### Task prompt
In the material below, tally the lines that include the string "mund", then write down only the total.

_ _ _ _ _

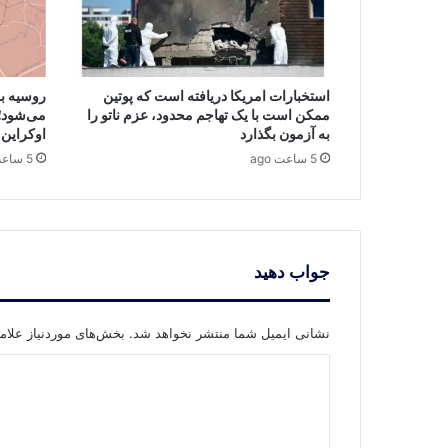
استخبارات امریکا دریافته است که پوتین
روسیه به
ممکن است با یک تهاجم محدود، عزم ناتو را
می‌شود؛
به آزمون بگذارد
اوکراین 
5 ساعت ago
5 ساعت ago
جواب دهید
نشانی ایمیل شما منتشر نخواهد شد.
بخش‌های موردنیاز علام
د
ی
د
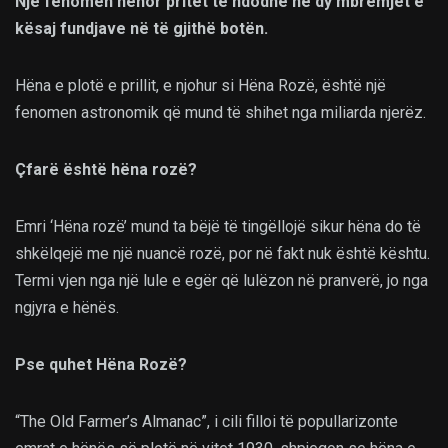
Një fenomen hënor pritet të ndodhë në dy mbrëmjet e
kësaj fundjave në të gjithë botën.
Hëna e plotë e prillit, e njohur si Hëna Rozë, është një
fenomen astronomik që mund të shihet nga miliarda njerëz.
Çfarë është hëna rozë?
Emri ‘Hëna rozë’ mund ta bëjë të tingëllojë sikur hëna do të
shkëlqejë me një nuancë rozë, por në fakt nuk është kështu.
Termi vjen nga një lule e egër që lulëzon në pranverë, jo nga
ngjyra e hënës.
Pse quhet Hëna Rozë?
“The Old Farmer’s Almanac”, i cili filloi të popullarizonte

_ _ _ _ _

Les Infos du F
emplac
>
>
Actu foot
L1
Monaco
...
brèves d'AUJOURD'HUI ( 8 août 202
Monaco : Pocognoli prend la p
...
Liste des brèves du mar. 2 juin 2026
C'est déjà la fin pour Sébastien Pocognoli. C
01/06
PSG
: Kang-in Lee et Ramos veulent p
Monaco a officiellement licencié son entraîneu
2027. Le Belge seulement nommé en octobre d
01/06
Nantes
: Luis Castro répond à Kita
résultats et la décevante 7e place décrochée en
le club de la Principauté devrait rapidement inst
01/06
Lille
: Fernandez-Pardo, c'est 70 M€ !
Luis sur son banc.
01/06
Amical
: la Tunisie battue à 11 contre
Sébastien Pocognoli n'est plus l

_ _ _ _ _

### Exercise output
2